The best architectures, requirements, and designs emerge from self-organizing teams.
The Agile Manifesto
If you think light planning and multiple iterations represent the failure of software engineering think about how wasteful it would be to lock yourself up in a room to architect the highest quality software while your potential users and the environment around them keep changing their needs. By the time you come out of your room, you might have produced something that's no longer relevant.
We have explored how embracing Agile means embracing the emergence of characteristics in a changing environment. One thing I haven't stressed enough, though, is that you have to be prepared to receive those signals from the changing environment around you. If you ship an MVP how are you going to evaluate whether it's solving a problem for your users or not?
Be it customer interviews or instrumentation and observability, this is one of the things that you should invest in as an upfront effort. Agile is all about being able to understand the signals and make the next bet according to the signals from the previous iterations.
I see this aspect is probably one of the most neglected. In my experience it's hard to stop and think about what kind of signals we'd want to look at to understand if what we're building is being valuable or not. On the other hand, I think this is the most important thing you have to invest in upfront.
Luckily for us we have plenty of tools at our disposal that help us embed observability into our software. Analytics and metrics platforms usually require a little investment up front to be able to produce meaningful data. As with everything else in Agile, you'll discover how to better tune your signals to become more useful.
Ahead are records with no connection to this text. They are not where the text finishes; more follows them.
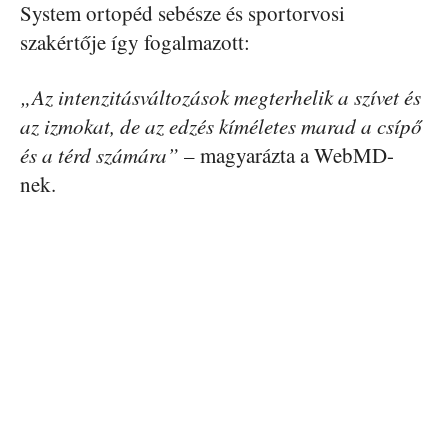
System ortopéd sebésze és sportorvosi
szakértője így fogalmazott:
„Az intenzitásváltozások megterhelik a szívet és
az izmokat, de az edzés kíméletes marad a csípő
és a térd számára”
– magyarázta a WebMD-
nek.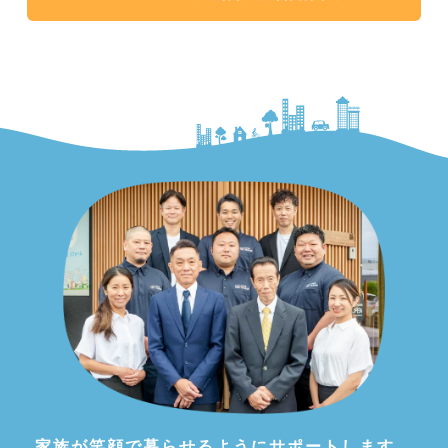
家族が笑顔で暮らせるようにサポートします。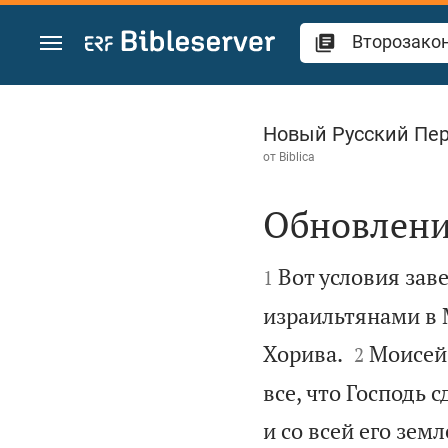
Перейти к содержанию
Второзаконие 29
Новый Русский Пе
от
Biblica
Обновлени


Вот условия зав
1
израильтянами в 


Хорива.
Моисей 
2
все, что Господь 
и со всей его земл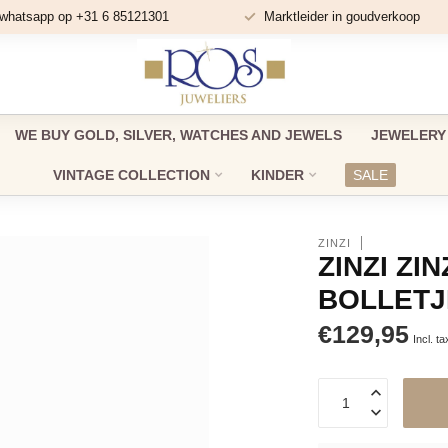
 whatsapp op +31 6 85121301
Marktleider in goudverkoop
WE BUY GOLD, SILVER, WATCHES AND JEWELS
JEWELERY
VINTAGE COLLECTION
KINDER
SALE
ZINZI
ZINZI Z
BOLLETJE
€129,95
Incl. ta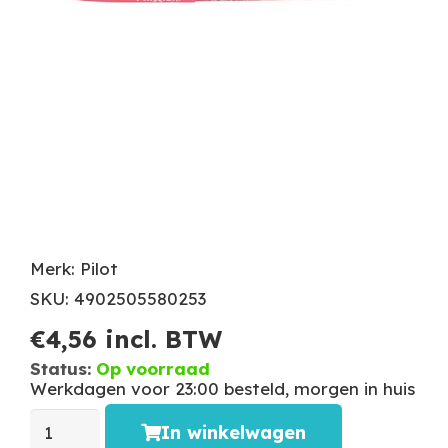
Merk: Pilot
SKU: 4902505580253
€
4,56
incl. BTW
Status:
Op voorraad
Werkdagen voor 23:00 besteld, morgen in huis
In winkelwagen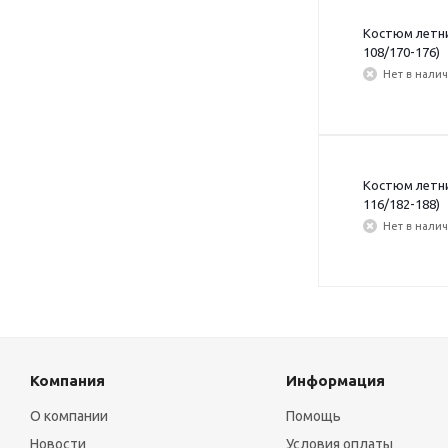
Костюм летний
108/170-176)
Нет в нали
Костюм летний
116/182-188)
Нет в нали
Компания
Информация
О компании
Помощь
Новости
Условия оплаты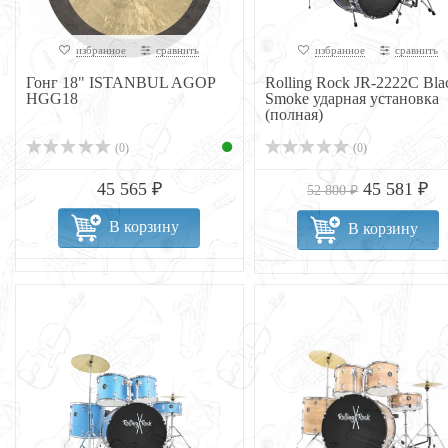
избранное
сравнить
избранное
сравнить
Гонг 18" ISTANBUL AGOP
Rolling Rock JR-2222C Bla
HGG18
Smoke ударная установка
(полная)
(0)
(0)
45 565 ₽
45 581 ₽
52 800 ₽
В корзину
В корзину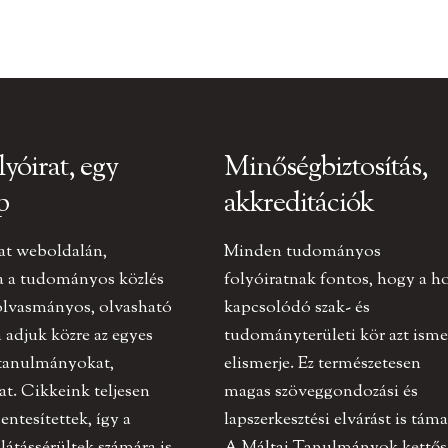
lyóirat, egy
Minőségbiztosítás,
p
akkreditációk
at weboldalán,
Minden tudományos
a a tudományos közlés
folyóiratnak fontos, hogy a h
olvasmányos, olvasható
kapcsolódó szak- és
adjuk közre az egyes
tudományterületi kör azt ismer
 tanulmányokat,
elismerje. Ez természetesen
at. Cikkeink teljesen
magas szöveggondozási és
ntesítettek, így a
lapszerkesztési elvárást is táma
 látássérültek számára is
A Máltai Tanulmányok kettős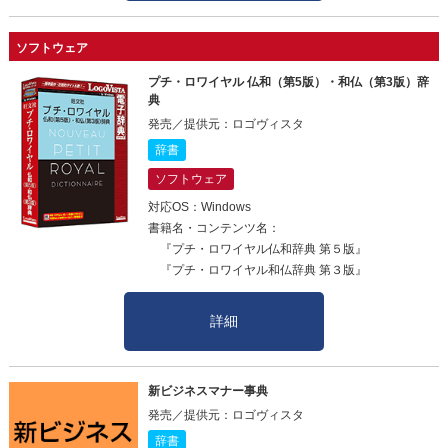
ソフトウェア
プチ・ロワイヤル 仏和（第5版）・和仏（第3版）辞
典
発売／提供元：ロゴヴィスタ
辞書
ソフトウェア
対応OS：Windows
書籍名・コンテンツ名：
『プチ・ロワイヤル仏和辞典 第５版』
『プチ・ロワイヤル和仏辞典 第３版』
詳細
新ビジネスマナー事典
発売／提供元：ロゴヴィスタ
辞書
Do not wait until it's too late. Embedding observability as an afterthought is a much harder effort: not only you'll have to make code changes to activate observability, you'll also have to change how you build software. You will have to change your practices in order for observability to become part of your act of producing software. As with any kind of habit, this is going to be hard.
I've framed this post on the assumption that we are employing Agile methodologies in a fast-paced and changing environment. I've assumed there is a high competitiveness degree between entities chasing market value through software products. In this context, I find Agile helps maximising the pace and focus of your efforts around finding the shortest path to product-market-fit.
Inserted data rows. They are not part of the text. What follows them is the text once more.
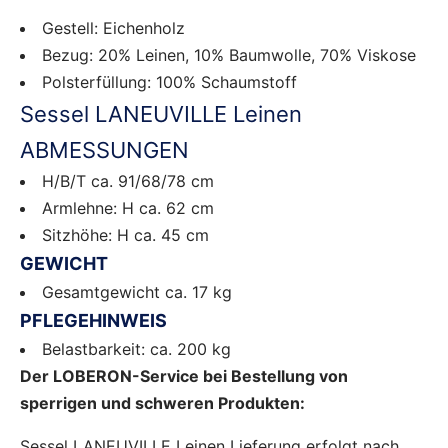
Gestell: Eichenholz
Bezug: 20% Leinen, 10% Baumwolle, 70% Viskose
Polsterfüllung: 100% Schaumstoff
Sessel LANEUVILLE Leinen
ABMESSUNGEN
H/B/T ca. 91/68/78 cm
Armlehne: H ca. 62 cm
Sitzhöhe: H ca. 45 cm
GEWICHT
Gesamtgewicht ca. 17 kg
PFLEGEHINWEIS
Belastbarkeit: ca. 200 kg
Der LOBERON-Service bei Bestellung von
sperrigen und schweren Produkten:
Sessel LANEUVILLE Leinen Lieferung erfolgt nach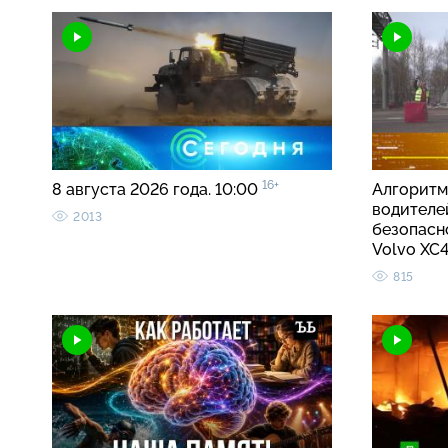
16+
8 августа 2026 года. 10:00
Алгоритм
водителе
2013
безопасно
Volvo X
815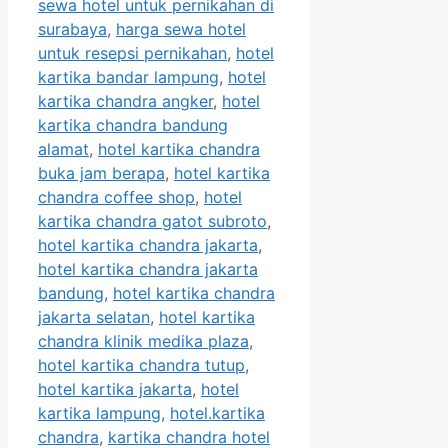
sewa hotel untuk pernikahan di
surabaya
,
harga sewa hotel
untuk resepsi pernikahan
,
hotel
kartika bandar lampung
,
hotel
kartika chandra angker
,
hotel
kartika chandra bandung
alamat
,
hotel kartika chandra
buka jam berapa
,
hotel kartika
chandra coffee shop
,
hotel
kartika chandra gatot subroto
,
hotel kartika chandra jakarta
,
hotel kartika chandra jakarta
bandung
,
hotel kartika chandra
jakarta selatan
,
hotel kartika
chandra klinik medika plaza
,
hotel kartika chandra tutup
,
hotel kartika jakarta
,
hotel
kartika lampung
,
hotel.kartika
chandra
,
kartika chandra hotel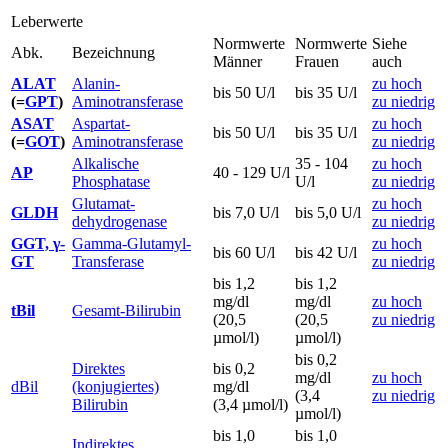
Leberwerte
Normwerte
Normwerte
Siehe
Abk.
Bezeichnung
Männer
Frauen
auch
ALAT
Alanin-
zu hoch
bis 50 U/l
bis 35 U/l
(=
GPT
)
Aminotransferase
zu niedrig
ASAT
Aspartat-
zu hoch
bis 50 U/l
bis 35 U/l
(=
GOT
)
Aminotransferase
zu niedrig
Alkalische
35 - 104
zu hoch
AP
40 - 129 U/l
Phosphatase
U/l
zu niedrig
Glutamat-
zu hoch
GLDH
bis 7,0 U/l
bis 5,0 U/l
dehydrogenase
zu niedrig
GGT, γ-
Gamma-Glutamyl-
zu hoch
bis 60 U/l
bis 42 U/l
GT
Transferase
zu niedrig
bis 1,2
bis 1,2
mg/dl
mg/dl
zu hoch
tBil
Gesamt-Bilirubin
(20,5
(20,5
zu niedrig
µmol/l)
µmol/l)
bis 0,2
Direktes
bis 0,2
mg/dl
zu hoch
dBil
(konjugiertes)
mg/dl
(3,4
zu niedrig
Bilirubin
(3,4 µmol/l)
µmol/l)
bis 1,0
bis 1,0
Indirektes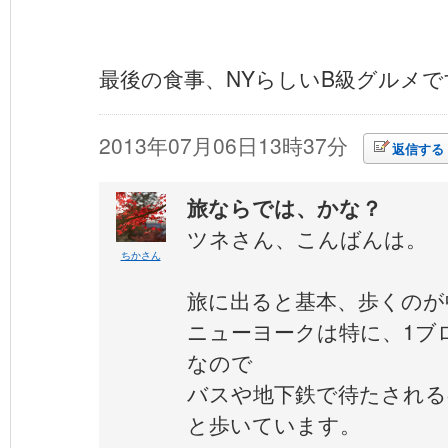
最後の食事、NYらしいB級グルメで
2013年07月06日13時37分
返信する
旅ならでは、かな？
ツネさん、こんばんは。
ちかさん
旅に出ると基本、歩くのが
ニューヨークは特に、1ブ
なので
バスや地下鉄で待たされる
と歩いています。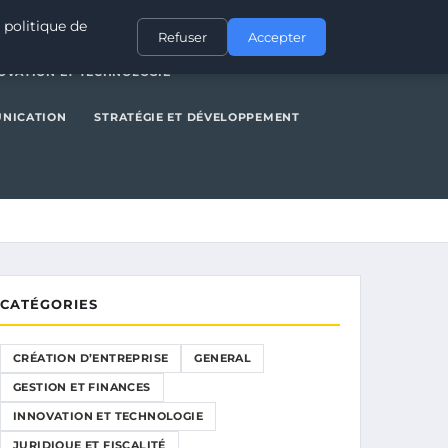
NERAL
GESTION ET FINANCES
INNOVATION ET TECHNOLOGIE
 politique de
Refuser
Accepter
OVATION ET TECHNOLOGIE
UNICATION
STRATÉGIE ET DÉVELOPPEMENT
CATÉGORIES
CRÉATION D’ENTREPRISE
GENERAL
GESTION ET FINANCES
INNOVATION ET TECHNOLOGIE
JURIDIQUE ET FISCALITÉ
I won't deny that, in my experience, this approach leads to a higher degree of technological instability in the earlier iterations. Maximising all our efforts on getting early product feedback makes us neglect certain non-functional aspects like resilience, scalability, availability and more.
This happens because we are maximising our efforts on activities that give us a return in terms of confidence that there is an appetite for what we are building.
We use techniques like A/B testing, blue-green deployments, feature flagging to make experiments that help us test our assumptions. This type of experiment is often brought into production software that is not production-quality.
Hopefully, after having received the feedback we were looking for we will have enough data to make an informed decision about those non-functional requirements that we will invest in our subsequent iterations.
Agile has been formalised around practices that try to set you up for success in highly competitive and changing environments. But not all contexts are like this.
Highly regulated or critical domains where the problem is well known and possibly already solved will probably benefit from a more waterfall-like type of approach. Avionics software will hardly benefit from A/B testing or feature-flagging in production. Nor it will need to wait for the user's feedback on how to keep the plane in the air.
The Agile methodologies have a strong user-centric focus and are heavily oriented towards minimising effort. Try to understand if Agile really makes sense for you and your organization.